Earlier this year, we predicted a long and tough fight in the Legislature on nurse staffing ratio penalties. The battle isn’t over yet, but we’ve made some important headway in telling the hospital story – and, by extension, the patient story – to Sacramento lawmakers, all of which has resulted in important changes to the bill.
Senate Bill 227 (Leyva, D-Chino) would assess additional hospital penalties for those that violate staffing ratios. Throughout this year, we’ve not wavered in our stance that these penalties are duplicative and excessive. We continue to oppose the bill, but want you to be aware of several changes we’ve secured that significantly mitigate its impact on your hospitals.
- CHA secured an amendment that reduces the penalties by half of what was introduced earlier this year.
- We won an amendment that excludes from penalty times when hospitals are out of ratio due to “unforeseen and unpredictable” circumstances, restoring critical flexibility in managing the ratio requirements.
- We successfully removed a provision that would have prescribed a rigid process for hospitals to follow in meeting required nurse staffing levels, going so far as to dictate that hospitals exhaust their list of “on-call” nurses before assigning a charge nurse.

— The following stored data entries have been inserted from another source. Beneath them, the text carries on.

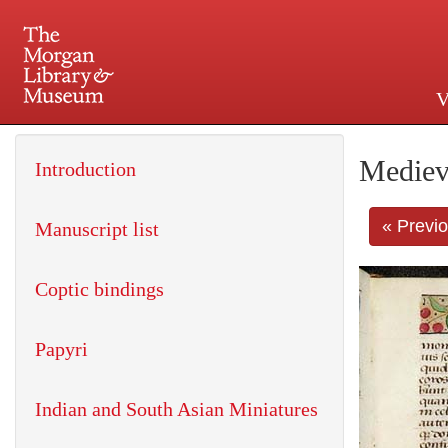
V
225 Madison Avenue at 36th 
Mediev
Introduction
« Previ
Manuscript list
Coptic bindings
Papyri
Indian and South Asian Miniatures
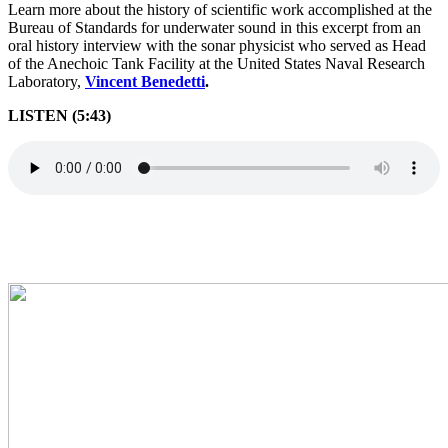
Learn more about the history of scientific work accomplished at the
Bureau of Standards for underwater sound in this excerpt from an
oral history interview with the sonar physicist who served as Head
of the Anechoic Tank Facility at the United States Naval Research
Laboratory,
Vincent Benedetti
.
LISTEN (5:43)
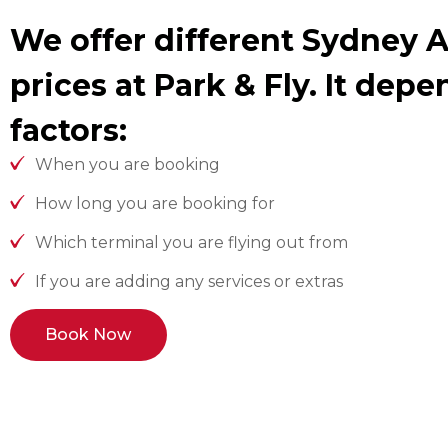
We offer different Sydney A
prices at Park & Fly. It dep
factors:
When you are booking
How long you are booking for
Which terminal you are flying out from
If you are adding any services or extras
Book Now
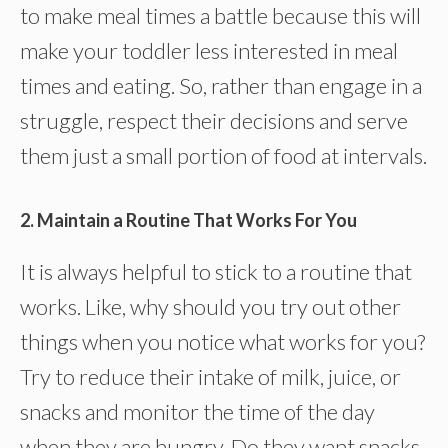
to make meal times a battle because this will
make your toddler less interested in meal
times and eating. So, rather than engage in a
struggle, respect their decisions and serve
them just a small portion of food at intervals.
2. Maintain a Routine That Works For You
It is always helpful to stick to a routine that
works. Like, why should you try out other
things when you notice what works for you?
Try to reduce their intake of milk, juice, or
snacks and monitor the time of the day
when they are hungry. Do they want snacks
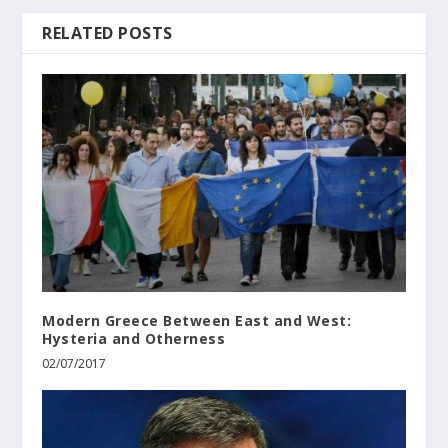
RELATED POSTS
Modern Greece Between East and West:
Hysteria and Otherness
02/07/2017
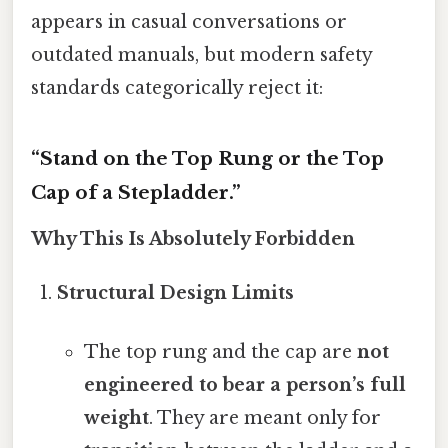
appears in casual conversations or
outdated manuals, but modern safety
standards categorically reject it:
“Stand on the Top Rung or the Top
Cap of a Stepladder.”
Why This Is Absolutely Forbidden
Structural Design Limits
The top rung and the cap are
not
engineered to bear a person’s full
weight
. They are meant only for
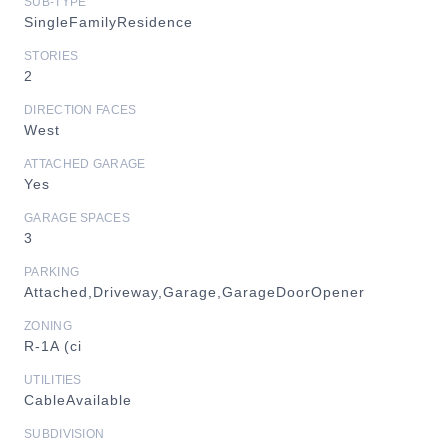
SUB-TYPE
SingleFamilyResidence
STORIES
2
DIRECTION FACES
West
ATTACHED GARAGE
Yes
GARAGE SPACES
3
PARKING
Attached,Driveway,Garage,GarageDoorOpener
ZONING
R-1A (ci
UTILITIES
CableAvailable
SUBDIVISION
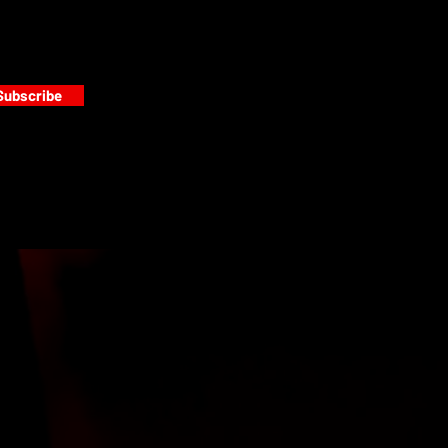
Subscribe
s
PAINT GALLERY
FACEBOOK
INSTAGRAM
TWITTER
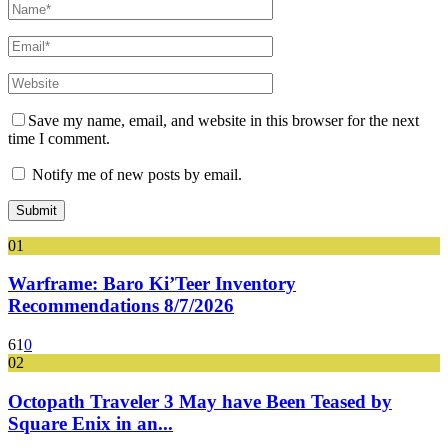
Save my name, email, and website in this browser for the next
time I comment.
Notify me of new posts by email.
01
Warframe: Baro Ki’Teer Inventory
Recommendations 8/7/2026
61
0
02
Octopath Traveler 3 May have Been Teased by
Square Enix in an...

With the help of letters, emails, visits, and calls to legislators from many of you, we’ve been successful in assuring lawmakers that everyone – hospitals, patients, and nurses – is better off when clinical professionals retain some autonomy when it comes to decisions about their own patients.
And you helped us educate legislators on the fact that not all hospitals have the same options for nurse coverage, especially in rural areas of the state, and that patient needs can shift minute-to-minute, where surge events can unexpectedly demand resources and staff in a way that doesn’t align with staffing ratios, exposing hospitals to the unjustified threat of violations.
CHA’s efforts on SB 227 reflect our partnership on multiple levels before lawmakers, regulators, and the public: connecting each dot necessary to ultimately tell the complete hospital story. We’ll press on in our fight against the financial penalties in SB 227 — and we’ll continue to support you in your mission of care by helping others more fully understand how you accomplish it.